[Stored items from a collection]

● ● ● ● ● ● ●

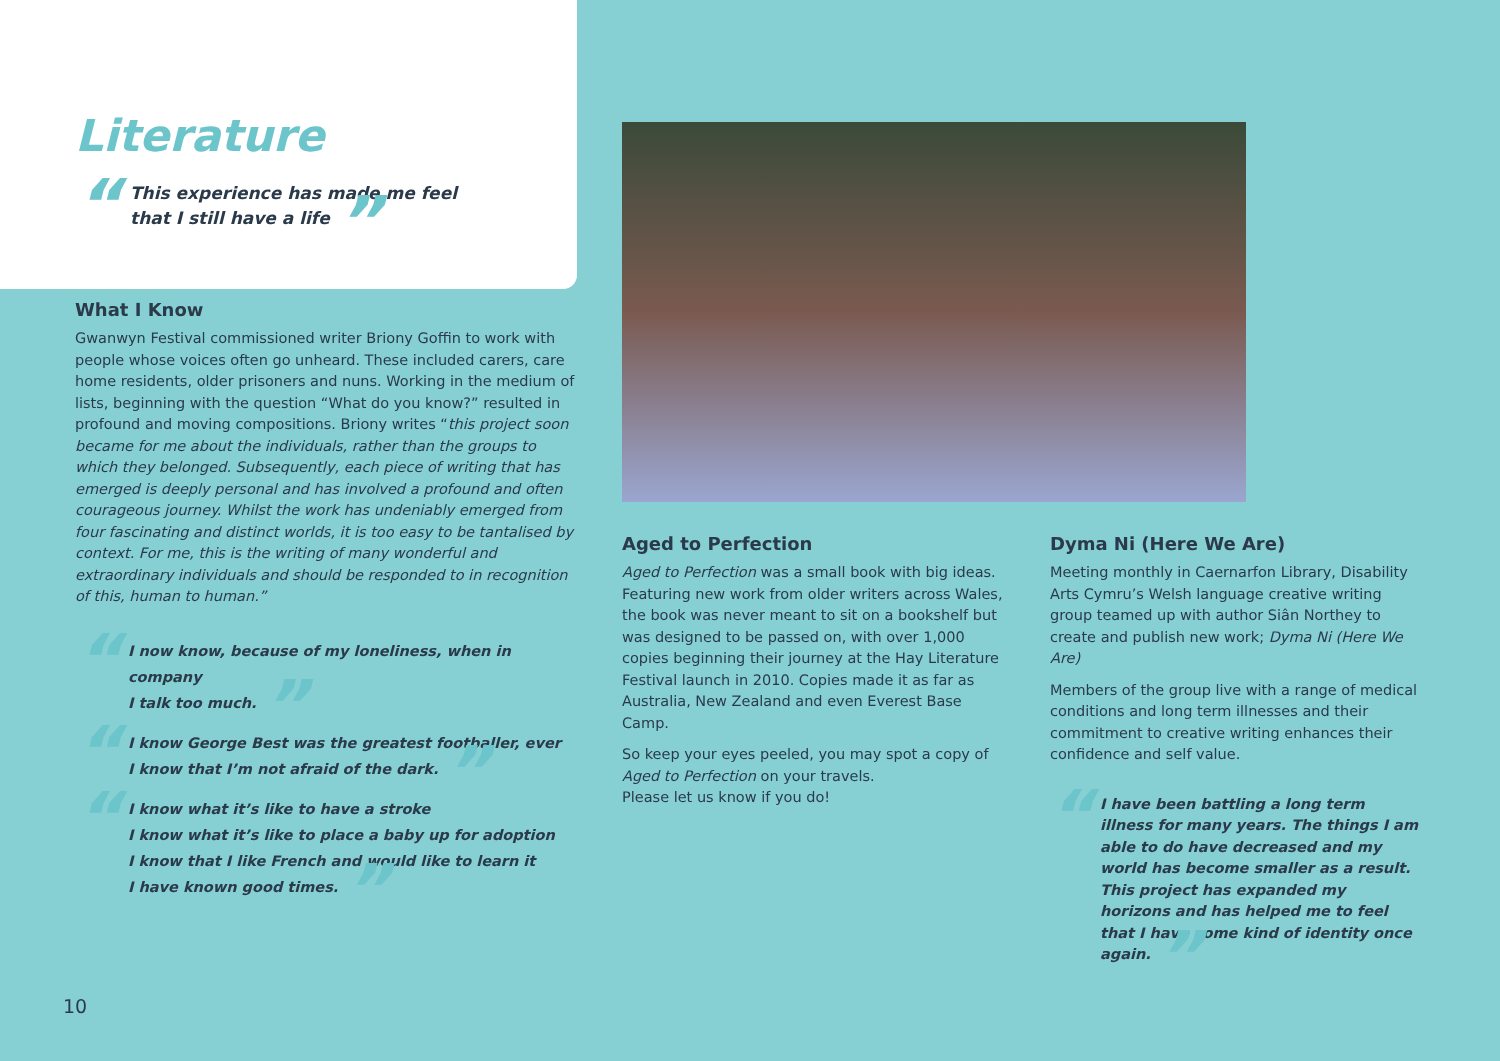Literature
“This experience has made me feel
that I still have a life ”
What I Know
Gwanwyn Festival commissioned writer Briony Goffin to work with people whose voices often go unheard. These included carers, care home residents, older prisoners and nuns. Working in the medium of lists, beginning with the question “What do you know?” resulted in profound and moving compositions. Briony writes “this project soon became for me about the individuals, rather than the groups to which they belonged. Subsequently, each piece of writing that has emerged is deeply personal and has involved a profound and often courageous journey. Whilst the work has undeniably emerged from four fascinating and distinct worlds, it is too easy to be tantalised by context. For me, this is the writing of many wonderful and extraordinary individuals and should be responded to in recognition of this, human to human.”
“I now know, because of my loneliness, when in company
I talk too much. ”
“I know George Best was the greatest footballer, ever
I know that I’m not afraid of the dark. ”
“I know what it’s like to have a stroke
I know what it’s like to place a baby up for adoption
I know that I like French and would like to learn it
I have known good times. ”
Aged to Perfection
Aged to Perfection was a small book with big ideas. Featuring new work from older writers across Wales, the book was never meant to sit on a bookshelf but was designed to be passed on, with over 1,000 copies beginning their journey at the Hay Literature Festival launch in 2010. Copies made it as far as Australia, New Zealand and even Everest Base Camp.
So keep your eyes peeled, you may spot a copy of Aged to Perfection on your travels.
Please let us know if you do!
Dyma Ni (Here We Are)
Meeting monthly in Caernarfon Library, Disability Arts Cymru’s Welsh language creative writing group teamed up with author Siân Northey to create and publish new work; Dyma Ni (Here We Are)
Members of the group live with a range of medical conditions and long term illnesses and their commitment to creative writing enhances their confidence and self value.
“I have been battling a long term illness for many years. The things I am able to do have decreased and my world has become smaller as a result. This project has expanded my horizons and has helped me to feel that I have some kind of identity once again. ”
10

● ● ● ● ● ● ●

Look above for the line with "Meeting monthly in" and the line with "Members of the". Write out those two lines and all the lines between them, exactly, and no others.

Meeting monthly in Caernarfon Library, Disability Arts Cymru’s Welsh language creative writing group teamed up with author Siân Northey to create and publish new work; Dyma Ni (Here We Are)
Members of the group live with a range of medical conditions and long term illnesses and their commitment to creative writing enhances their confidence and self value.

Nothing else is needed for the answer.